必須作業:
1. 原文で丸かっこに囲まれている部分を、出てくる順にすべて挙げること。
2. 原文のうち、「リフレ(リフレーション、re」を含むところから始め、「れた人々)として結集をみた。」の後で止めた部分をそのまま返してください。

原文:
^^^^^^^^^^^^^^^^

リフレ(リフレーション、reflation)は、現在の日本経済(だけでなく少なくとも欧米経済でも)の状況に適用されるべき経済政策である。私を含めて公然と「リフレ」ないしそれを主張する「リフレ派」が存在する。ただしネットの中の世界では、元祖リフレ派は自分だと名乗ったり、あるいはリフレに対する無責任な解釈が後を絶たない。
以下では、日本で最初に「リフレ」を述べ、また自らの政策の中心が、リフレであるという意味での「リフレ派」の元祖といっていい石橋湛山の発言を下に引用する。『石橋湛山全集』の索引をひもとけばわかるように、「リフレ」「リフレーション政策」という言葉を湛山が用い始めたのは1930年代初めの昭和恐慌期である。それ以降、自らの政策の中核を人間性の回復を不況の下で狙うこのリフレ政策として事あるごとに主張し、例えば悪性インフレ(ハイパーインフレーションなど)との違いを明白にしたり、その政策効果への公衆・政策当局者への誤解を積極的に正した。日本では湛山こそリフレ政策の明示的な主張者であり、以後も彼ほど歴史的にみても現実の政策に影響を与えた人物は現在に至るまで現われてはいない(それはそれでいまの日本を考えると不幸なことである)。湛山の主張は彼の同盟者、高橋亀吉らも賛同し「派」(=当時は新平価解禁論者とも当初はいわれた人々)として結集をみた。

^^^^^^^^^^^^^^^^

提供された記録:

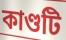
কাণ্ডটিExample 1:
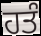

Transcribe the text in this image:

ਹਤੰ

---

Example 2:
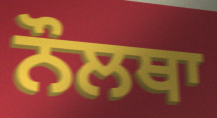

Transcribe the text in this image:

ਨੌਲਥਾ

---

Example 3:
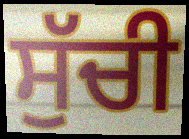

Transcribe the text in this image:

ਸੁੱਚੀ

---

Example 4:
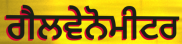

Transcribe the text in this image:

ਗੈਲਵੇਨੋਮੀਟਰ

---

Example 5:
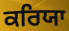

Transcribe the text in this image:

ਕਰਿਯਾ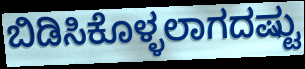
ಬಿಡಿಸಿಕೊಳ್ಳಲಾಗದಷ್ಟು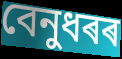
বেনুধৰৰ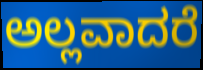
ಅಲ್ಲವಾದರೆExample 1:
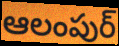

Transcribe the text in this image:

ఆలంపుర్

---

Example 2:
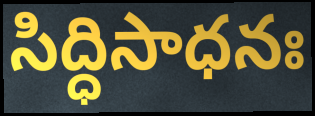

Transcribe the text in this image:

సిద్ధిసాధనః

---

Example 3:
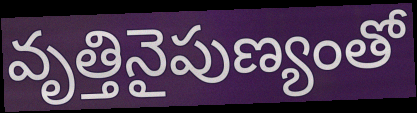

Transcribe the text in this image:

వృత్తినైపుణ్యంతో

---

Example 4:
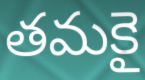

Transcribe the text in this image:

తమకై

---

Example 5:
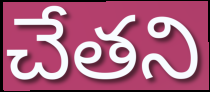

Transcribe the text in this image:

చేతని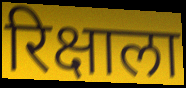
रिक्षालाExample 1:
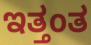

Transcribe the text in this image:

ಇತ್ತಂತ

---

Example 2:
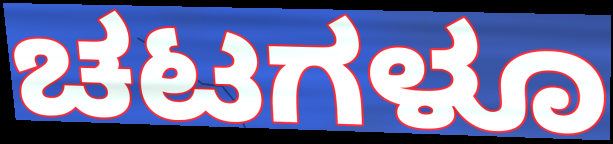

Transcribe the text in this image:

ಚಟಗಳೂ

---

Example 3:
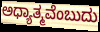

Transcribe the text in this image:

ಅಧ್ಯಾತ್ಮವೆಂಬುದು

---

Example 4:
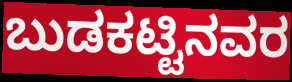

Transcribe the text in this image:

ಬುಡಕಟ್ಟಿನವರ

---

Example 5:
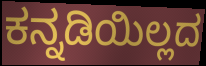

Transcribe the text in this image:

ಕನ್ನಡಿಯಿಲ್ಲದ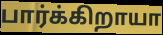
பார்க்கிறாயாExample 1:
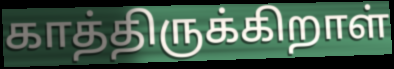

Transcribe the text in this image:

காத்திருக்கிறாள்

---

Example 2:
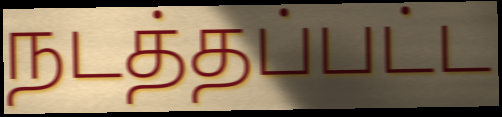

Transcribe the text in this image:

நடத்தப்பட்ட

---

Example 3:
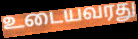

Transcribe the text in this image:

உடையவரது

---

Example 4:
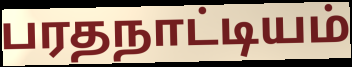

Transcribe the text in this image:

பரதநாட்டியம்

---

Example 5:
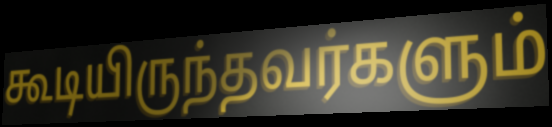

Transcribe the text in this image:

கூடியிருந்தவர்களும்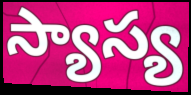
స్యాస్యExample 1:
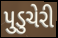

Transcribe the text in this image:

પુડુચેરી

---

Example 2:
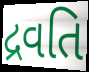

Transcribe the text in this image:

દ્રવતિ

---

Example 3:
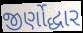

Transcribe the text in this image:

જીર્ણોદ્ધાર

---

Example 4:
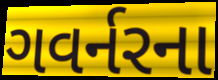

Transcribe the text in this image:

ગવર્નરના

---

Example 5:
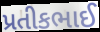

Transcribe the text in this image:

પ્રતીકભાઈ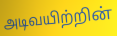
அடிவயிற்றின்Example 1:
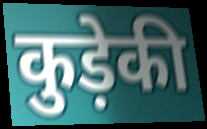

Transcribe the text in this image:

कुड़ेकी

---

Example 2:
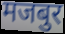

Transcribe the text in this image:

मजबुर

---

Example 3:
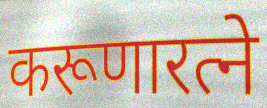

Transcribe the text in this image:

करूणारत्ने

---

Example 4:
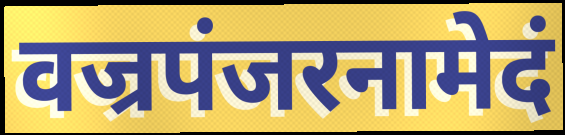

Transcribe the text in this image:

वज्रपंजरनामेदं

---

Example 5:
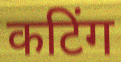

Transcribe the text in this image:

कटिंग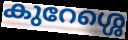
കുറേശ്ശെ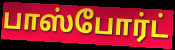
பாஸ்போர்ட்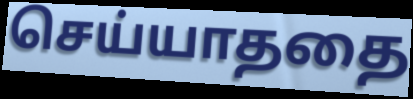
செய்யாததை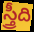
స్త్రీది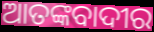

^^^^^^^^^^^^^^^^

各作業の結果:
1.
リフレーション、reflation
だけでなく少なくとも欧米経済でも
ハイパーインフレーションなど
それはそれでいまの日本を考えると不幸なことである
=当時は新平価解禁論者とも当初はいわれた人々

2.
リフレ(リフレーション、reflation)は、現在の日本経済(だけでなく少なくとも欧米経済でも)の状況に適用されるべき経済政策である。私を含めて公然と「リフレ」ないしそれを主張する「リフレ派」が存在する。ただしネットの中の世界では、元祖リフレ派は自分だと名乗ったり、あるいはリフレに対する無責任な解釈が後を絶たない。
以下では、日本で最初に「リフレ」を述べ、また自らの政策の中心が、リフレであるという意味での「リフレ派」の元祖といっていい石橋湛山の発言を下に引用する。『石橋湛山全集』の索引をひもとけばわかるように、「リフレ」「リフレーション政策」という言葉を湛山が用い始めたのは1930年代初めの昭和恐慌期である。それ以降、自らの政策の中核を人間性の回復を不況の下で狙うこのリフレ政策として事あるごとに主張し、例えば悪性インフレ(ハイパーインフレーションなど)との違いを明白にしたり、その政策効果への公衆・政策当局者への誤解を積極的に正した。日本では湛山こそリフレ政策の明示的な主張者であり、以後も彼ほど歴史的にみても現実の政策に影響を与えた人物は現在に至るまで現われてはいない(それはそれでいまの日本を考えると不幸なことである)。湛山の主張は彼の同盟者、高橋亀吉らも賛同し「派」(=当時は新平価解禁論者とも当初はいわれた人々)として結集をみた。